───── Okuma Metni

İspanya’da ‘Türk oldular!’ Sivas ortak noktaları: ‘Cenazede bayrağı unutunca kızıyorlar’

Derleyen: Zeynep Dilara Akyürek / Milliyet.com.tr – Türkler tarih boyu, dünyadaki her kara parçasına izlerini nakşetti. Geçtikleri her yerde bir eser, kültürel doku ve miras bırakan bu kadim millet, Avrupa’da da bugün bazı kutlamaların mimarı oldu. Uzun yıllardır Müslüman milletlerin izlerini taşıyan İspanya’nın Türklerle özel bir ilişkisi var. Barbaros Hayreddin Paşa’nın denizlerde İspanyollarla mücadelesi kitaplara, İspanyol kültürüne, müziklere ve hatta bayraklara bile yansımıştı. Nitekim bu coğrafya Türkler için hâlâ önemli. Öyle ki Valencia’daki Sax Kasabası’nın hikâyesinin kökleri de Sivas’a dayanıyor. Üstelik burada, İspanyol ‘Türkler’ mirasçı. Los Turcos’un Türk bayrağına olan aşkı ve tüm yaşamını Türk olmak üzerine kurmasının ise tek bir sebebi yok.

──────────
───── Mevcut Veriler

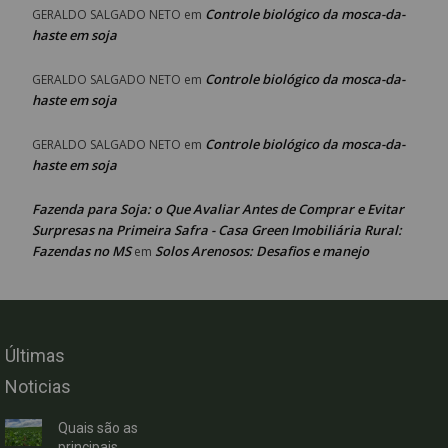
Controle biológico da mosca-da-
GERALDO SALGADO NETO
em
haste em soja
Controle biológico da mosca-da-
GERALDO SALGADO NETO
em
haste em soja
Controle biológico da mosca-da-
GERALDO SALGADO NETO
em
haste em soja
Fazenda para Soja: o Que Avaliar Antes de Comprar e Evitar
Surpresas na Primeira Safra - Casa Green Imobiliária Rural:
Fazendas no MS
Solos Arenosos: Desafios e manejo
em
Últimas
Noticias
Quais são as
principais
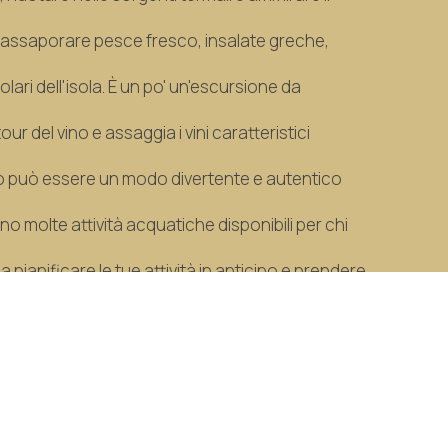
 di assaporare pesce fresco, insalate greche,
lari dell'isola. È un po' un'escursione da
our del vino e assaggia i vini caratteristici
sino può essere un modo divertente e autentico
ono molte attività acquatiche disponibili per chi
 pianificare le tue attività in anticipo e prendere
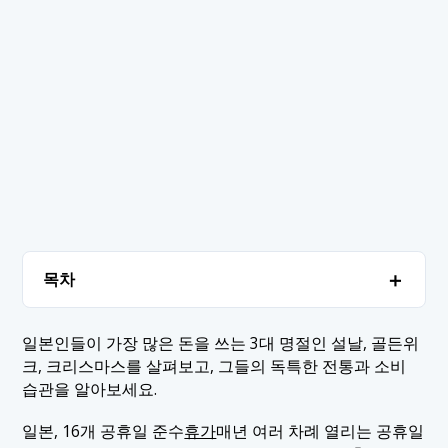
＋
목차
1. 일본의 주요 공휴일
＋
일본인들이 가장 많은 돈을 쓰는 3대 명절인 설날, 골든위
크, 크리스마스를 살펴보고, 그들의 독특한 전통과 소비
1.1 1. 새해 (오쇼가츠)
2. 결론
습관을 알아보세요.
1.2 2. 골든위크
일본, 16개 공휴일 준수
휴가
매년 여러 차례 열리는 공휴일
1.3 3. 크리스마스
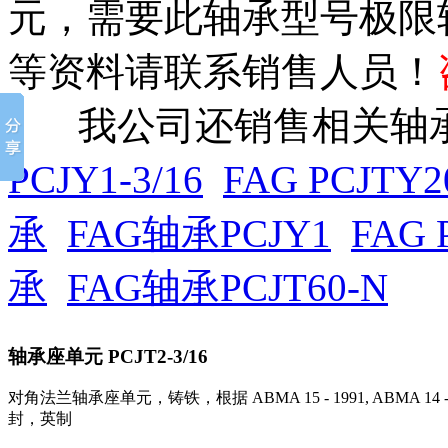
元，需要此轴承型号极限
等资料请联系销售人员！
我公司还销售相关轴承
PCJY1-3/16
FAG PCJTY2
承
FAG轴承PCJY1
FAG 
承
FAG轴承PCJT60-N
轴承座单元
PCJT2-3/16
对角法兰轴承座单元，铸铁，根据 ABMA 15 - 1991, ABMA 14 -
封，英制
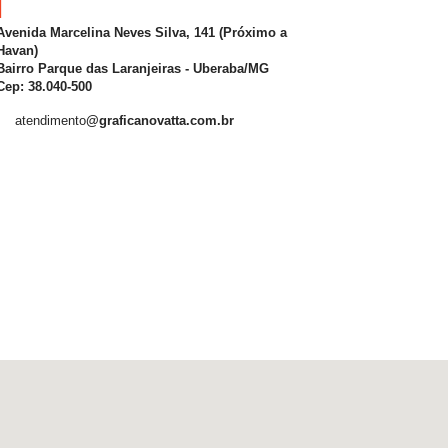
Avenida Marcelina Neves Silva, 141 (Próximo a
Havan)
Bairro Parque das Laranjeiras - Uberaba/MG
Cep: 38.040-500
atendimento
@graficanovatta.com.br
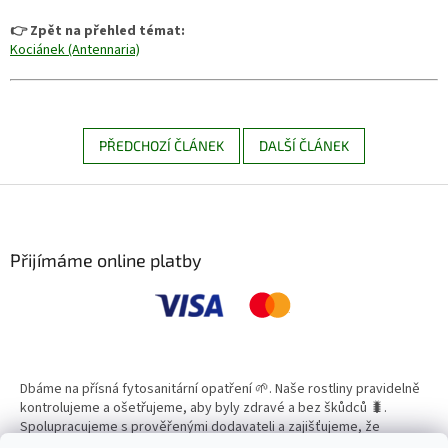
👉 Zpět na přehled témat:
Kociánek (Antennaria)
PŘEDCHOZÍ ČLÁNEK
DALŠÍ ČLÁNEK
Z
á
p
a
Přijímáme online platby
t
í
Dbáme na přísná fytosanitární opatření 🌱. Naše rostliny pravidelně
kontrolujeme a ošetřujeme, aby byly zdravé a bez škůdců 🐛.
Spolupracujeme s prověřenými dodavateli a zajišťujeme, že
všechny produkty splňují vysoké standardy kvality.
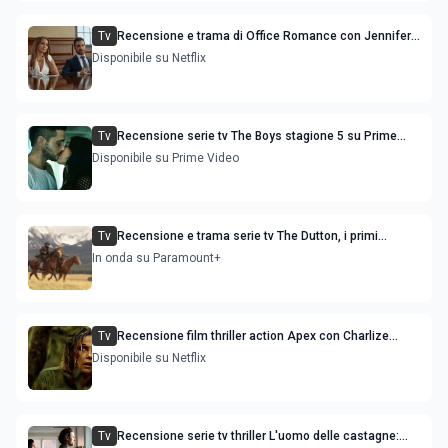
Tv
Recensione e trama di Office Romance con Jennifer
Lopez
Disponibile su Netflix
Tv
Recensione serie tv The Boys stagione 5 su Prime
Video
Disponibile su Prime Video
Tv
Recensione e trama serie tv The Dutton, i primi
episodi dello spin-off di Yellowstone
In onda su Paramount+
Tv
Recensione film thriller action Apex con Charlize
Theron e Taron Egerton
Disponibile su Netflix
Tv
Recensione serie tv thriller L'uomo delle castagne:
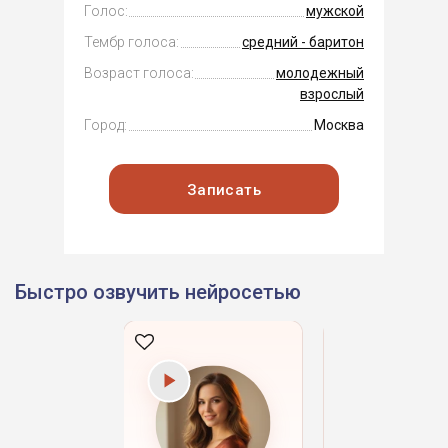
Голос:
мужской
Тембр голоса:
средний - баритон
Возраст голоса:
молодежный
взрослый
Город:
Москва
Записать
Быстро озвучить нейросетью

──────────
───── Mevcut Veriler

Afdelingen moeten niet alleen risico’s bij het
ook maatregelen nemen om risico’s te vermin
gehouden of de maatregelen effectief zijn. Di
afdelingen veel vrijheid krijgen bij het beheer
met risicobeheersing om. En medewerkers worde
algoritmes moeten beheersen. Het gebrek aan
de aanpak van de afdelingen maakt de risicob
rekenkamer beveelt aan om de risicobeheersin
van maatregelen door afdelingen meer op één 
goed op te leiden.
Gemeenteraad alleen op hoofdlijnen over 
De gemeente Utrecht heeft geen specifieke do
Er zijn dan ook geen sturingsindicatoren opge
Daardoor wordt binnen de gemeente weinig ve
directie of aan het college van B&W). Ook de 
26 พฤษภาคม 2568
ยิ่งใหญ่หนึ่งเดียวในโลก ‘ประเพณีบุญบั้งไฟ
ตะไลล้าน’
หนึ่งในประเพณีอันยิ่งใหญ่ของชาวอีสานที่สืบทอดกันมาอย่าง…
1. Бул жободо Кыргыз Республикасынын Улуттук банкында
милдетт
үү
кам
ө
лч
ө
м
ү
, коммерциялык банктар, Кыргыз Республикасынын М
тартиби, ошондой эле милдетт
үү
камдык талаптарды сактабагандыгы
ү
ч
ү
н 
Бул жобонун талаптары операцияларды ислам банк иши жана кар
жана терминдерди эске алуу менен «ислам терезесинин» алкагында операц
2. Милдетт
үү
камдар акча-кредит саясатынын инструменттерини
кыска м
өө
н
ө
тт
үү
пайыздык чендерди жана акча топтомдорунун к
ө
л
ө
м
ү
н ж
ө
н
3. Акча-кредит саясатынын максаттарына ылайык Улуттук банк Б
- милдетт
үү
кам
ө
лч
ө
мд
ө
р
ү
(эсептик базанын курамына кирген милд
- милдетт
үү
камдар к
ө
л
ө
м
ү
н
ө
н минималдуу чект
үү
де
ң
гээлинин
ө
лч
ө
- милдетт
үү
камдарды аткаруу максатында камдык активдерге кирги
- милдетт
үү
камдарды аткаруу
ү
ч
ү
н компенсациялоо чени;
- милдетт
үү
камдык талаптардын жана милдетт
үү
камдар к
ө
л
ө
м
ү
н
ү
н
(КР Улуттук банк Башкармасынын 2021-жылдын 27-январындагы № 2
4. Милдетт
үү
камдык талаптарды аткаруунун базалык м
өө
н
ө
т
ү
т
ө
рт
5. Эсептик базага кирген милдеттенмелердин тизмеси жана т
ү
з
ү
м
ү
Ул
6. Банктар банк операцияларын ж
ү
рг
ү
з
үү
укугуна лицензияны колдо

──────────
───── Mevcut Veriler

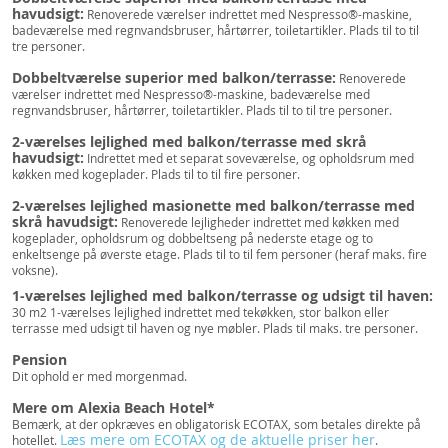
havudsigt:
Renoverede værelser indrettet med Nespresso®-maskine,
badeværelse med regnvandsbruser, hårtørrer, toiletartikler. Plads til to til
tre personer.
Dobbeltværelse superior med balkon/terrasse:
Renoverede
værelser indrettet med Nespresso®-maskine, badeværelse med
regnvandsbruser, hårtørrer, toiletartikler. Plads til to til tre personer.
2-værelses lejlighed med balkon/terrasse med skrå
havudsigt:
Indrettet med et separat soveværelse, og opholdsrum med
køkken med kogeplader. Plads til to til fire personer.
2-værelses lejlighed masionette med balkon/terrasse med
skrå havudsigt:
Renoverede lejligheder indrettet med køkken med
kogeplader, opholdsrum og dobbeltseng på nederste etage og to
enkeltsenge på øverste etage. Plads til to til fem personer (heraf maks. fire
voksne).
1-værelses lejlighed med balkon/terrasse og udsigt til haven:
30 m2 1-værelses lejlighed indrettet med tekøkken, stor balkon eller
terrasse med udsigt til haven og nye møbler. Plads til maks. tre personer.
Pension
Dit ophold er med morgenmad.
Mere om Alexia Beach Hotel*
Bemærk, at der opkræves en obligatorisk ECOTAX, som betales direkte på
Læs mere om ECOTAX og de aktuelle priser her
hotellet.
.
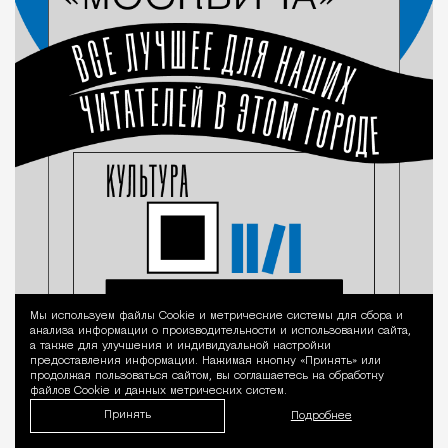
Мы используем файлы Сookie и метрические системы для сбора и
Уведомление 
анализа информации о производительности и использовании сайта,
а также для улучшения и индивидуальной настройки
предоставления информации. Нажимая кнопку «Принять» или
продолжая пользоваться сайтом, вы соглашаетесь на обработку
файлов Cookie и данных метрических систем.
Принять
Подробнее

──────────

Görev Listesi
a - Okuma metnine göre Valencia'daki Sax Kasabası'nın hikâyesinin kökleri hangi şehre dayanıyor?
b - Okuma metninde "Derleyen: Zeynep Dilara" sözleriyle başlayıp "bir sebebi yok." sözlerine kadar inen bölümün tamamını aynen aktar.
Kayıtların okuma metniyle hiçbir ilgisi yoktur.

Görev Yanıtları
a - Sivas'a dayanıyor.

b -
Derleyen: Zeynep Dilara Akyürek / Milliyet.com.tr – Türkler tarih boyu, dünyadaki her kara parçasına izlerini nakşetti. Geçtikleri her yerde bir eser, kültürel doku ve miras bırakan bu kadim millet, Avrupa’da da bugün bazı kutlamaların mimarı oldu. Uzun yıllardır Müslüman milletlerin izlerini taşıyan İspanya’nın Türklerle özel bir ilişkisi var. Barbaros Hayreddin Paşa’nın denizlerde İspanyollarla mücadelesi kitaplara, İspanyol kültürüne, müziklere ve hatta bayraklara bile yansımıştı. Nitekim bu coğrafya Türkler için hâlâ önemli. Öyle ki Valencia’daki Sax Kasabası’nın hikâyesinin kökleri de Sivas’a dayanıyor. Üstelik burada, İspanyol ‘Türkler’ mirasçı. Los Turcos’un Türk bayrağına olan aşkı ve tüm yaşamını Türk olmak üzerine kurmasının ise tek bir sebebi yok.